There are people out there that try to return anything no matter how stupid it is. And it's all so they can get some money. Here are the most insane reasons customers have given employees when returning an item.
“She Was Wearing It Backwards…”

“‘Not as described.’ It was a necklace featuring a word in a script font hanging on a chain. The customer’s complaint was that in the photos you could see the word when the model was wearing it, but when she tried hers on she could only see the word when looking in the mirror. Yeah, she was wearing it backwards.” (Source)
The Dead Bouquet.

“Guy tried to return flowers a week later because ‘they had died.’ Our flowers do not have any kind of ‘will last 5 days’ guarantee or anything. Called my manager and the customer argued with him for over half an hour about his £2 bouquet of flowers. My manager just sat there completely deadpan and every time the guy stopped talking said simply ‘I’m not refunding you for dead flowers’. When the guy eventually left (throwing his flowers on the floor) my boss cracked up and couldn’t stop laughing for several minutes.” (Source)
The Stale Cake.

“The other day, someone returned a birthday cake because it was stale. Was still in date and unopened. Somehow they knew it was stale without touching or tasting it.” (Source)
The Used Toilet.

“One time we had a guy try to return a camp toilet/potty thing claiming it had collapsed after it had been used. They’re not really stable things, essentially a heavy duty garbage bag splayed over an aluminum frame. He brought it back for us in a bigger garbage bag for us to check out, still full judging from the smell. We didn’t know what to do. No one was going to be checking inside that bag. So the manager at the time refunded him just to get him out of there, on the condition he disposed of the bag himself. He kept trying to put the bag up on the counter and open it up so we could see. So gross!” (Source)
The Not-So-Frozen Pizza.

“When I worked at Target in high school I was doing the customer service desk and this woman came in and returned 5 of the DiGiorno frozen pizza. They were all thawed and in soggy boxes and told me the reason is that they didn’t cook all the way through…Now I’ve eaten a lot of frozen pizza in my day and I’ve never seen one that didn’t cook all the way through, you may need to adjust times a bit but I think as an adult she should have been able to figure that out. Also, who buys that many of the same frozen pizza without knowing if they like it/having it before? But its target so we return whatever, I mark it for disposal, make a comment to the other person working the desk about what just happened, laughed for a second, and then moved on to the next person. Apparently that next person went and tracked down frozen pizza lady, told her what I said, and then she took offense to it and called to b—h at my boss about what I said and I got in trouble it sucked. So remember kids, people who can’t figure out how to cook a frozen pizza are the same people who get offended if you call them not smart enough to cook a frozen pizza.” (Source)
The Three-Year Return.

“A woman tried to return a three year old working grass cutter because her fingers had become too weak to pry open the case where the nylon cutter goes.
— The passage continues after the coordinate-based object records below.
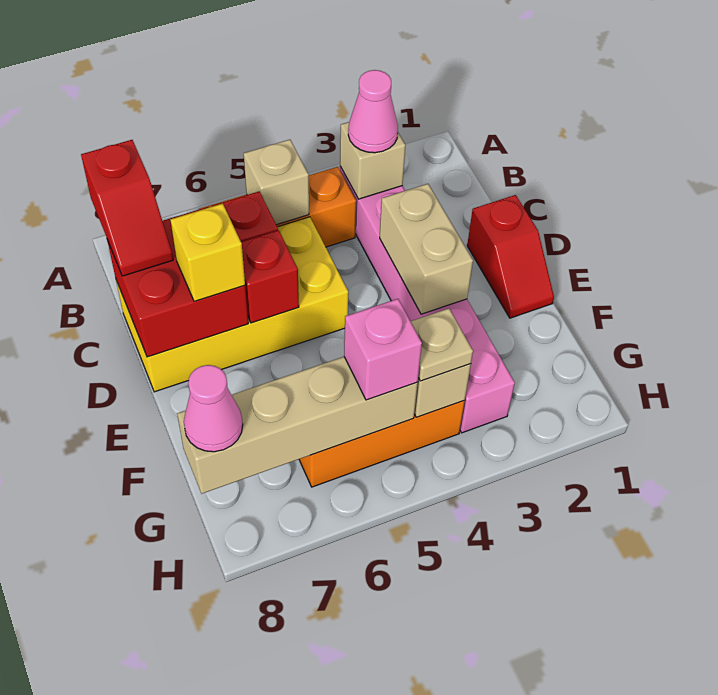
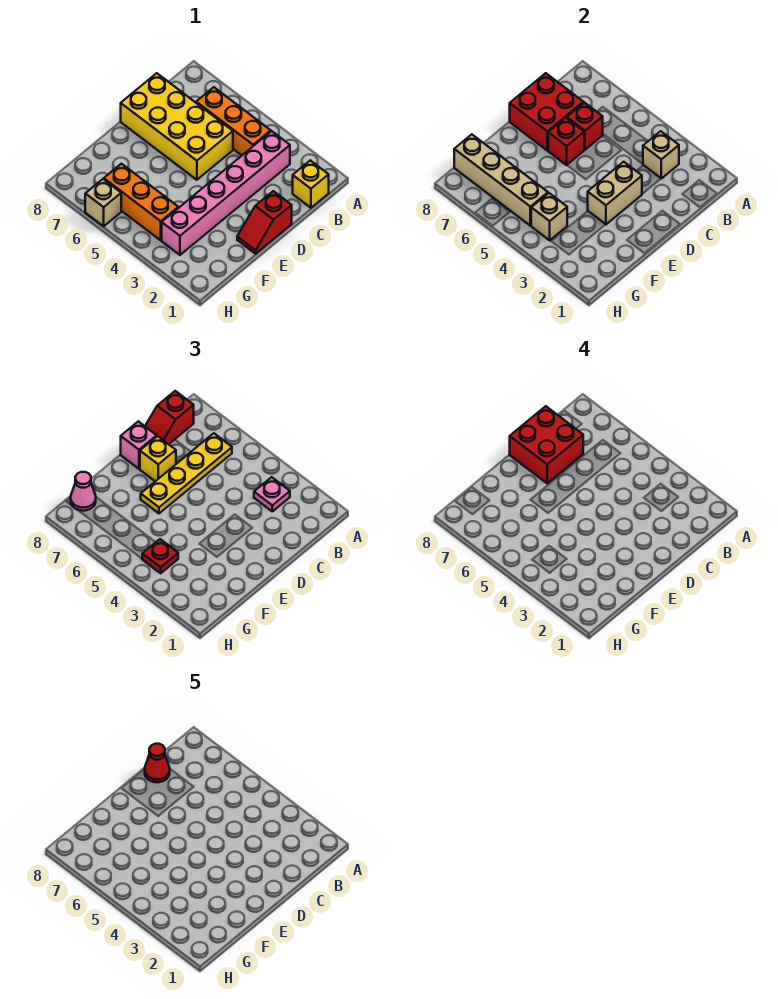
none -> yellow brick B1 level 1
pink cone B3 level 3 -> pink plate B3 level 3
tan brick B5 level 2 -> tan brick H6 level 1
none -> yellow plate B6:E6 level 3
none -> red brick C7:D8 level 4
none -> red cone C8 level 5
tan plate G4 level 3 -> red plate G4 level 3
pink brick G5 level 3 -> pink brick D8 level 3

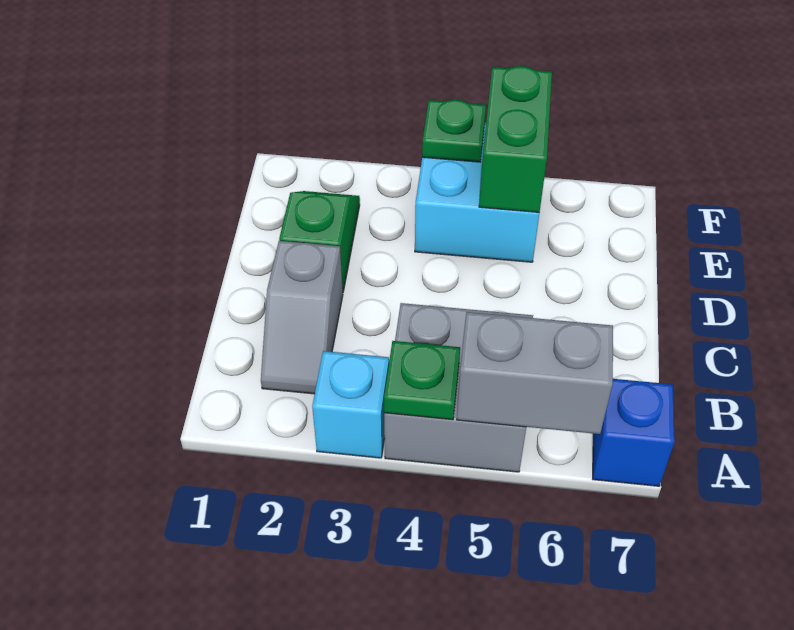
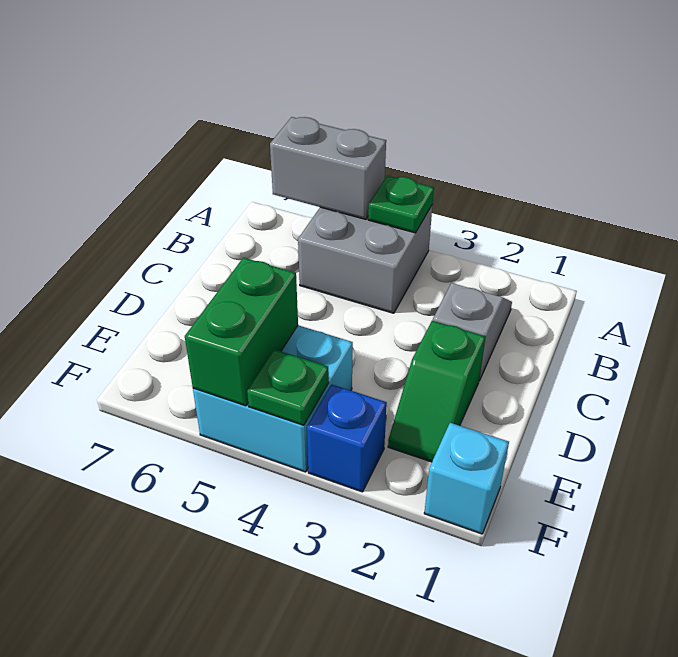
cyan brick A3 level 1 -> cyan brick F1 level 1
blue brick A7 level 1 -> blue brick F3 level 1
We had tried for 20 minutes to make the case easier to open, but she wasn’t satisfied. She also had no receipt, and expected us to locate it on our network through her membership. When we told her she couldn’t possibly get a refund, she got mad and called us useless.” (Source)
Too hot.

“I had a woman want to return a pizza because it was delivered to her too hot.” (Source)
Not Hot Enough.

“I used to work at a McDonald’s. One time, someone ordered a tea with an absolutely stupid amount of milk. I don’t remember exactly how much, but the cup was basically half-filled with milk before I poured the hot water in. She sat down, sipped it once, and then demanded a refund because her tea was lukewarm. Another time, a woman ordered a meal with fries. When we gave her the meal, she said, ‘I’ll be right back’ and then went off to the washroom. About ten minutes later she comes back, picks up her meal, and then complains that her fries are cold. Thermal equilibrium, motherf**kers.” (Source)
The eBay sScammers.

“I’ve had a couple of people try to scam me by returning ebay items I sold them. Before I sell something I always take photos of the model number(s) and small unique marks that tell me that item is 100% my item. I sold somebody my old Nintendo Wii which worked perfectly fine and they claimed it was broken and wouldn’t run any discs. I told them they could send it back to me and I’d test it and give a refund if this were the case. I also mentioned I had photos of the exact Wii I sold them so I’d know if they were swapping it with a broken one to get their money back. They never replied or sent the Wii back.” (Source)
Mr. Magnum.

“We had a regular come in and whenever there was a woman in customer service, he’d try to return an opened box of condoms with the excuse ‘they were too small and he needed to exchange them for the Magnums’ instead. We let him do it once but then once it became an obvious habit and pick-up line, no more.” (Source)
False Advertisement.

“A guy ate a taco twelve pack then wanted me to refund it because it didn’t look like the picture.” (Source)
Poisonous Fruit.

“This woman returned a rockmelon (cantaloupe) because she said that it was giving off a radioactive smell. Also she returned some blueberries because apparently they were leaking poison. Yeah she didn’t know that water builds up at the bottom of the packet when you take it out of the fridge. Ever since then I have never doubted human stupidity.” (Source)
The Scratched Tillers.

“When returning tillers (or any yard equipment) and it is scratched all to h*ll with dirt all over it and saying ‘It is not doing what I need it to’ …or you are done with what you needed it for….” (Source)
Something Smells Funny…

“Woman wanted to return some meat she had bought about a week prior, complaining it had gone bad. A dude wanted to return his watermelon because it smelled funny. He handed me a receipt… from a different store. A guy tried to return about $100 worth of meat that had been for a party that got cancelled. We saw him on camera put the meat in his cart, then walk up to the customer service desk to ‘return’ it.” (Source)
Difficult Packaging.

“We have a local store called Bargain Bin that buys lots of returned items and such from other stores. I bought something the other day from there that still had the little return slip taped to it. One of those hard plastic packages that you practically injure yourself trying to open. It had cut marks, stab marks and the plastic was melted in a spot but it was still unopened. Reason returned? ‘Customer did not like the way it was packaged’
It just struck me as funny.” (Source)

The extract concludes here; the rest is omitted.